[Saved data entries]

##############################

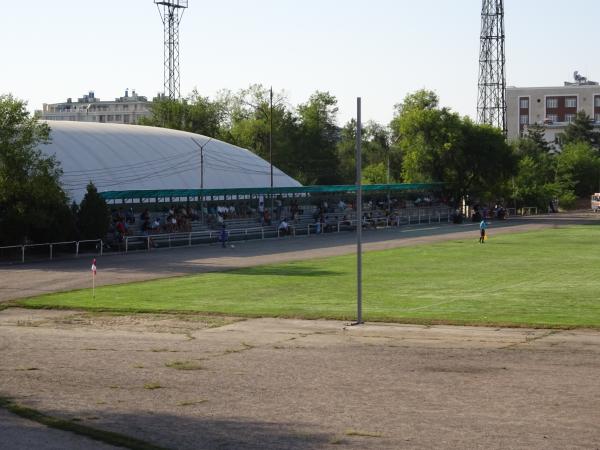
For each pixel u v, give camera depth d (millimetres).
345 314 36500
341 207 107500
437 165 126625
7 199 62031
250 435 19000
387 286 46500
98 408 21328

##############################

Give back each entry exactly as it appears, with no pictures.

For each pixel u v, give camera depth d (millimetres).
345 314 36500
341 207 107500
437 165 126625
7 199 62031
250 435 19000
387 286 46500
98 408 21328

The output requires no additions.